- DATASET -

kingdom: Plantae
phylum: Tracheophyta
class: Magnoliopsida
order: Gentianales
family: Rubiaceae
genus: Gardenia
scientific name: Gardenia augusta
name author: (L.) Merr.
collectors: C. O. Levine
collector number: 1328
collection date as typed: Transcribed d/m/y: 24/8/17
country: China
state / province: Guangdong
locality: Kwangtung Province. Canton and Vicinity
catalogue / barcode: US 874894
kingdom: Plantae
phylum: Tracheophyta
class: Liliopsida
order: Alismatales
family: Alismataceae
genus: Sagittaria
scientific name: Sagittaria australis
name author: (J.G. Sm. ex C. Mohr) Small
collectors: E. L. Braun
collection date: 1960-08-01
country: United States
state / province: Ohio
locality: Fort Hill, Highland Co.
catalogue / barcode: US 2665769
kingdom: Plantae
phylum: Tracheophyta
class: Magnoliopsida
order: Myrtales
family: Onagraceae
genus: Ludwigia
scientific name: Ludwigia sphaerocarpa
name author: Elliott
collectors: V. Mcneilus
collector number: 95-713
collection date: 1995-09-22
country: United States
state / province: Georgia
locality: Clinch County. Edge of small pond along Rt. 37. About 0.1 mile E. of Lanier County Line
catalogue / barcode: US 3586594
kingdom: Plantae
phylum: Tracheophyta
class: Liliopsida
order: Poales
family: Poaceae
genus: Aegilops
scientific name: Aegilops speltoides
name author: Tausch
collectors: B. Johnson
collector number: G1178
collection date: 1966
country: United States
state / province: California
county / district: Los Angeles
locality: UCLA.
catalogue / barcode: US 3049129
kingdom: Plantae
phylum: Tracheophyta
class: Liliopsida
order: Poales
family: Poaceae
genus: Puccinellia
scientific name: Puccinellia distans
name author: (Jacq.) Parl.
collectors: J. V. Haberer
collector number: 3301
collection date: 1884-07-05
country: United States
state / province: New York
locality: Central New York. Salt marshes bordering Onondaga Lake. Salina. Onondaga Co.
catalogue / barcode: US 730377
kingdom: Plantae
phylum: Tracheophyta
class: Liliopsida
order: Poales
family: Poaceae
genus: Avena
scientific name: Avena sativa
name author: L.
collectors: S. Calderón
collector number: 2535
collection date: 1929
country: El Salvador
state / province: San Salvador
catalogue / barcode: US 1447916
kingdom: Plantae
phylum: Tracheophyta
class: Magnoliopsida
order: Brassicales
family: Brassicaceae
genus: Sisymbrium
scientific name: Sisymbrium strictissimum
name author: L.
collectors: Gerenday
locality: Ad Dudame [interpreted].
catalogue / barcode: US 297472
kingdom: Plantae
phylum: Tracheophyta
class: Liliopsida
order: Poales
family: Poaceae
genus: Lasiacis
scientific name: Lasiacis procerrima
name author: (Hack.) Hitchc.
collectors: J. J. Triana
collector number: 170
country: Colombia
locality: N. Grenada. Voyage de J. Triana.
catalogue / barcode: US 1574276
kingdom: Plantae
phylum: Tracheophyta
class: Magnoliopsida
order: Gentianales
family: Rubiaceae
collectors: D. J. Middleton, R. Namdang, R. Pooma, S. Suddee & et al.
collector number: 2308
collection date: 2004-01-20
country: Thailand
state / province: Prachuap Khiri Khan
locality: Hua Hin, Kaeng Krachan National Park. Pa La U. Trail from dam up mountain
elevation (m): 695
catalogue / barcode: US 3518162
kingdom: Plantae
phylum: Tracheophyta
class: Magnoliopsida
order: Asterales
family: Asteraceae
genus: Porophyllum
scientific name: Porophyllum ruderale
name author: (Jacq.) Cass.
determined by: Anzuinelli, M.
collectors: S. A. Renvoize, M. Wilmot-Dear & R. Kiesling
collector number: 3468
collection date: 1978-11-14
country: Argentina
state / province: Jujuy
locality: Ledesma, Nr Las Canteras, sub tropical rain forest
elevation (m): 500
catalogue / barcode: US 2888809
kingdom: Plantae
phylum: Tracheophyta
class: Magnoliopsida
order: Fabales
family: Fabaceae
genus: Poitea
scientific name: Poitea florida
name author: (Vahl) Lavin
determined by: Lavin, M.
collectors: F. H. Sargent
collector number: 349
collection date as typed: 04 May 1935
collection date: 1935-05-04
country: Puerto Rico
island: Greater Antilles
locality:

- TASK DETAILS -
Convert the part of the records that opens with the line containing "genus: Avena" and closes with the line containing "determined by: Anzuinelli, M.", both included, into a JSON list of strings, one string per line. Leave out blank lines.

- SOLUTION TO THIS EXERCISE -
[
  "genus: Avena",
  "scientific name: Avena sativa",
  "name author: L.",
  "collectors: S. Calderón",
  "collector number: 2535",
  "collection date: 1929",
  "country: El Salvador",
  "state / province: San Salvador",
  "catalogue / barcode: US 1447916",
  "kingdom: Plantae",
  "phylum: Tracheophyta",
  "class: Magnoliopsida",
  "order: Brassicales",
  "family: Brassicaceae",
  "genus: Sisymbrium",
  "scientific name: Sisymbrium strictissimum",
  "name author: L.",
  "collectors: Gerenday",
  "locality: Ad Dudame [interpreted].",
  "catalogue / barcode: US 297472",
  "kingdom: Plantae",
  "phylum: Tracheophyta",
  "class: Liliopsida",
  "order: Poales",
  "family: Poaceae",
  "genus: Lasiacis",
  "scientific name: Lasiacis procerrima",
  "name author: (Hack.) Hitchc.",
  "collectors: J. J. Triana",
  "collector number: 170",
  "country: Colombia",
  "locality: N. Grenada. Voyage de J. Triana.",
  "catalogue / barcode: US 1574276",
  "kingdom: Plantae",
  "phylum: Tracheophyta",
  "class: Magnoliopsida",
  "order: Gentianales",
  "family: Rubiaceae",
  "collectors: D. J. Middleton, R. Namdang, R. Pooma, S. Suddee & et al.",
  "collector number: 2308",
  "collection date: 2004-01-20",
  "country: Thailand",
  "state / province: Prachuap Khiri Khan",
  "locality: Hua Hin, Kaeng Krachan National Park. Pa La U. Trail from dam up mountain",
  "elevation (m): 695",
  "catalogue / barcode: US 3518162",
  "kingdom: Plantae",
  "phylum: Tracheophyta",
  "class: Magnoliopsida",
  "order: Asterales",
  "family: Asteraceae",
  "genus: Porophyllum",
  "scientific name: Porophyllum ruderale",
  "name author: (Jacq.) Cass.",
  "determined by: Anzuinelli, M."
]